Please list each line in the entries below that contains the word "Unleash", copying each one in full.

══ Input for this task

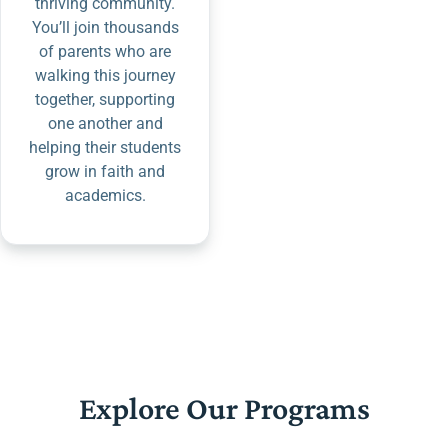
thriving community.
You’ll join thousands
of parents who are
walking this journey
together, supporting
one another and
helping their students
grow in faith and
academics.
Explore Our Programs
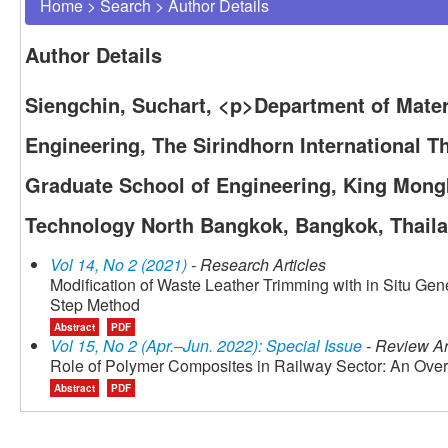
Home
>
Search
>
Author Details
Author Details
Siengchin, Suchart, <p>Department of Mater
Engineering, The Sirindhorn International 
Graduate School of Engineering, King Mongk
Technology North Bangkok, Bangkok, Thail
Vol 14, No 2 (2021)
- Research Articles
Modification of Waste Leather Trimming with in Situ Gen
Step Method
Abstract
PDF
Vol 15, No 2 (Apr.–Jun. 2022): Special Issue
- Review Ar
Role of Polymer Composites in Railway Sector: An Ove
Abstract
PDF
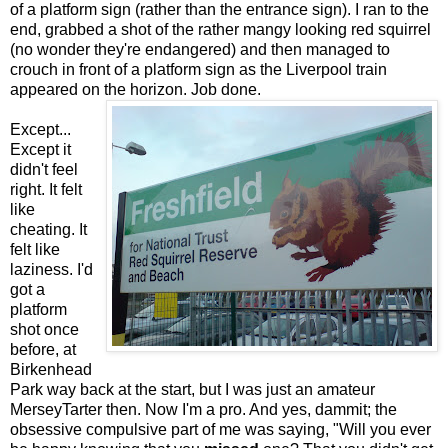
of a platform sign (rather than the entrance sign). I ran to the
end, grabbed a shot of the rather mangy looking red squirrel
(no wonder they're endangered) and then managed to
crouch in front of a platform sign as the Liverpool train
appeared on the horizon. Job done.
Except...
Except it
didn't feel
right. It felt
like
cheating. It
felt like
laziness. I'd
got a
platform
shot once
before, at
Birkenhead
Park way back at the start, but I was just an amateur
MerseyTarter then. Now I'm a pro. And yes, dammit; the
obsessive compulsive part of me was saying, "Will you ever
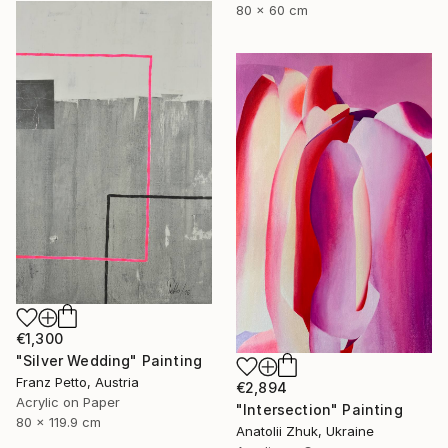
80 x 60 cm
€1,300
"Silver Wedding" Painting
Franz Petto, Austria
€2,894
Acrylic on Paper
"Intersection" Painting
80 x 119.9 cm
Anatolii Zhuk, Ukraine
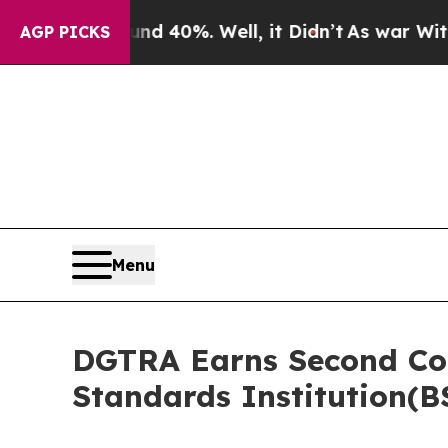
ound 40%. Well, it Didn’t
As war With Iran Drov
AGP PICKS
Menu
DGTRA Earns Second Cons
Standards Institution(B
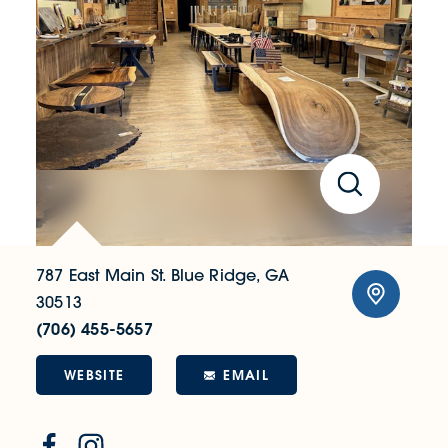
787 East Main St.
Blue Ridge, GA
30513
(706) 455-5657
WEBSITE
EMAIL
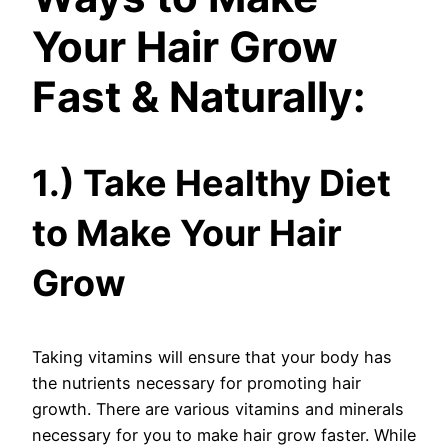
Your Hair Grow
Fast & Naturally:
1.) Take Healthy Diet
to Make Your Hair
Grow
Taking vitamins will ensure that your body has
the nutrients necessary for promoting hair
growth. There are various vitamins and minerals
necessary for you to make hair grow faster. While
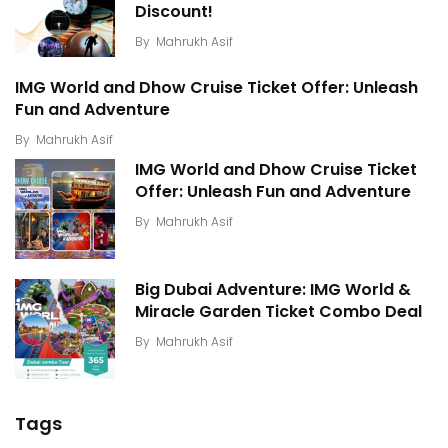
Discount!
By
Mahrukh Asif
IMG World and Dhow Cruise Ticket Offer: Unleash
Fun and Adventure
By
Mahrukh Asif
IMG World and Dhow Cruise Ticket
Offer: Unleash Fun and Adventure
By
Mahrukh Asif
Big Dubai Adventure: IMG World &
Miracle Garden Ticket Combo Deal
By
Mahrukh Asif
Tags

════

_Response area_
IMG World and Dhow Cruise Ticket Offer: Unleash
Offer: Unleash Fun and Adventure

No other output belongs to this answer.